Volle Offensive auf der Schanze der Österreicher
BISCHOFSHOFEN. Tournee-Entscheidung: Kobayashi, Wellinger oder doch Hörl?
Auf dem Papier wird der Kampf um den Goldenen Adler bei der 72. Vierschanzentournee zu einem Duell zwischen dem vor dem Finale in Bischofshofen am Samstag (16.30 Uhr, ORF 1) führenden Japaner Ryoyu Kobayashi, der dieses Event schon zwei Mal gewonnen hat (Grand Slam 2018/19, 2021/22), und dem deutschen Herausforderer Andreas Wellinger, der 4,8 Punkte zurückliegt.
Dahinter folgt eine bärenstarke rot-weiß-rote Flugstaffel – allerdings mit Respektabstand. Es wäre ein Wunder, sollte Bergisel-Champion Jan Hörl 23,6 Zähler – das sind umgerechnet 13 Meter – wettmachen. Doch der Lokalmatador lässt nichts unversucht. "Es ist viel, aber die Tournee hat eigene Gesetze. Es kann viel passieren, abschreiben tue ich es noch nicht", betonte der 25-Jährige.
Wohl wissend, dass die Paul-Außerleitner-Schanze im Pongau den Österreichern wie keine andere Tournee-Destination liegt. 24 Siege sprangen hier seit 1954 heraus.

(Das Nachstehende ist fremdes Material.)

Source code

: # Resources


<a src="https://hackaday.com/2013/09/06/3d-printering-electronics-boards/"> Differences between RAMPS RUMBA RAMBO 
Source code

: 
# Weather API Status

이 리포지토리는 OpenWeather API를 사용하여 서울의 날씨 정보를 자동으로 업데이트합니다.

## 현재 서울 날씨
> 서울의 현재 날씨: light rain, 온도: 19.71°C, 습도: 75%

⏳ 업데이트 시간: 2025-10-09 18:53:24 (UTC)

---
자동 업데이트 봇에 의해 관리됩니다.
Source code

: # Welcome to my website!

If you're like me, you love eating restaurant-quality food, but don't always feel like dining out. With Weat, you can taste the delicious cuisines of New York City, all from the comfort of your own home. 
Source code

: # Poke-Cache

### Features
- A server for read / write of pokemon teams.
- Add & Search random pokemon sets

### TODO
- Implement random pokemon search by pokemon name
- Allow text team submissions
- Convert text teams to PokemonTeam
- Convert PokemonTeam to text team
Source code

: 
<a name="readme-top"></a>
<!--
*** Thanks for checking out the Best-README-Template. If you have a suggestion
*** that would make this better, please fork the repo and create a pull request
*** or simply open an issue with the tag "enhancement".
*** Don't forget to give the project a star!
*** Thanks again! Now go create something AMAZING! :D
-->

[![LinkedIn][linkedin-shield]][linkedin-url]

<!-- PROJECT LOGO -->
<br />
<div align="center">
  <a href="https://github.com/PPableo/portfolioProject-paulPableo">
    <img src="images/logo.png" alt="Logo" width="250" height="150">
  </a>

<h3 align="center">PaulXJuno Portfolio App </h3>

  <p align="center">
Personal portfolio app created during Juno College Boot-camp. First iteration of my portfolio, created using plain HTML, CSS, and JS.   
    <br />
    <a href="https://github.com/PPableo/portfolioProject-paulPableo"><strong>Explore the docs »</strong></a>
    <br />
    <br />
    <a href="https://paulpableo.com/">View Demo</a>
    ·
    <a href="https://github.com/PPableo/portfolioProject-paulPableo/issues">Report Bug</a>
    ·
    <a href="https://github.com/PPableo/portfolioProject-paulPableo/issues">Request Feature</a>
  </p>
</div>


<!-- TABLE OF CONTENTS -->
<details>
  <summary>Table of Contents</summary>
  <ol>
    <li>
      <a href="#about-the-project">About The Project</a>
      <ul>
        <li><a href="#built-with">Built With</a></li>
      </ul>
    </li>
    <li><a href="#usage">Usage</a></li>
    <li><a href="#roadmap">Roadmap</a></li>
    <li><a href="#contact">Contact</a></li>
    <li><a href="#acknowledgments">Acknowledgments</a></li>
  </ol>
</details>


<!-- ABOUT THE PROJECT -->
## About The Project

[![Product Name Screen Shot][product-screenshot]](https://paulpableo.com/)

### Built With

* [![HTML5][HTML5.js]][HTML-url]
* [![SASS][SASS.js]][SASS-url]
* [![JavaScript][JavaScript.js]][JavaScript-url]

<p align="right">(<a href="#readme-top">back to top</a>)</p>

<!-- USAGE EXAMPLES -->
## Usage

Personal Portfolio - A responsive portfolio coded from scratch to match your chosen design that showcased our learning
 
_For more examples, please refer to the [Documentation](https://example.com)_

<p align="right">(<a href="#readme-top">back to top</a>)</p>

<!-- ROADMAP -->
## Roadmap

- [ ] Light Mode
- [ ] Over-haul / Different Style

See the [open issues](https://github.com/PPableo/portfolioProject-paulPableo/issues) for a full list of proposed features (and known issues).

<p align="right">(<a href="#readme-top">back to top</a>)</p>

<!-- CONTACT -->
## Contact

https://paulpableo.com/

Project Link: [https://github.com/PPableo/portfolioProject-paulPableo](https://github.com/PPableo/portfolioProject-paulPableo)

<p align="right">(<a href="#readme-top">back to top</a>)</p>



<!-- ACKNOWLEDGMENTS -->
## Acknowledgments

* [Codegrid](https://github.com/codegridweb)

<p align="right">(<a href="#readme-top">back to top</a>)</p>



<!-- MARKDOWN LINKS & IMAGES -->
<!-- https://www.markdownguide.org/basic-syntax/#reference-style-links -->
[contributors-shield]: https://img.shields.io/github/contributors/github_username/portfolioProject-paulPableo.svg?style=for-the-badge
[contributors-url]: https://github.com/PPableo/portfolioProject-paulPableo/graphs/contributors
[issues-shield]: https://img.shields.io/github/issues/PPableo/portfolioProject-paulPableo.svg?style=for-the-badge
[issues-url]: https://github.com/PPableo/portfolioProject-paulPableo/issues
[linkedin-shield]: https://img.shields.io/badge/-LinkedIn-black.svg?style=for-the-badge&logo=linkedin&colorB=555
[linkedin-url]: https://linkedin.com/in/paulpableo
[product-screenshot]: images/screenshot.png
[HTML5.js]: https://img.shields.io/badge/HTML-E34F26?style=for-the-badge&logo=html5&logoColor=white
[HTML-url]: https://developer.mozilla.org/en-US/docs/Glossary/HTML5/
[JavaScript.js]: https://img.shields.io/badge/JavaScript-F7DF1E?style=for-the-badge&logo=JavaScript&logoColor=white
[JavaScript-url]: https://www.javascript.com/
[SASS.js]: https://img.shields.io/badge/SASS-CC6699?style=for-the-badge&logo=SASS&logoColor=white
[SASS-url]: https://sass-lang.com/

Den Anfang hatte der legendäre "Buwi" Bradl gemacht, Größen wie Baldur Preiml (1964), Karl Schnabl (1975), Toni Innauer (1976), Hubert Neuper (1982), Ernst Vettori (1986), Andreas Felder (1991), Andreas Goldberger (1993, 1995), der jetzige ÖSV-Cheftrainer Andreas Widhölzl (1999, 2000), Gregor Schlierenzauer (2007, 2013), Thomas Morgenstern (2010, 2012) oder der in der aktuellen Tournee auf Rang fünf liegende Theninger Michael Hayböck (2015) fuhren ebenfalls auf der Straße der Sieger.
Warum nicht auch Hörl oder Stefan Kraft, der nächste "local hero", der in Oberstdorf als großer Favorit gestartet ist und jetzt als enttäuschter Gesamt-Vierter auf der Lauer liegt? 33,8 Punkte auf Kobayashi sind des Guten zu viel. "Die Tournee ist weg, Innsbruck war die Vorentscheidung, der Bergisel hat es nicht gut mit mir gemeint", sprach der 30-jährige Weltcup-Spitzenreiter die Windlotterie, die zu seinen Ungunsten geendet hatte, an.
Ein Fest mit 15.000 Fans
Trotzdem ist ein Skisprung-Fest in Bischofshofen, wo sie die Anlage nach einem Schneerutsch im Blitztempo wieder in Schuss gebracht haben, garantiert. An die 15.000 Fans werden erwartet – viele aus Deutschland, die Wellinger beide Daumen drücken. Dennoch spricht mehr für Kobayashi, der noch keine Schwäche gezeigt hat. Ein Tagessieg fehlt ihm zwar bei dieser Tournee noch, aber der ist nicht Bedingung, um zu triumphieren. Siehe Janne Ahonen (Fin) anno 1999.
Kobayashi ist ein eher ruhiger Zeitgenosse, Hörl hingegen ein echter "Schmähbruder". "Jan ist ein irrsinnig witziger Kerl", berichtet Coach Widhölzl über jenen "Adler", der sich nach seinem Bergisel-Coup mit zwei Bierchen begnügt hatte. Vielleicht werden es nach Bischofshofen ein paar mehr sein.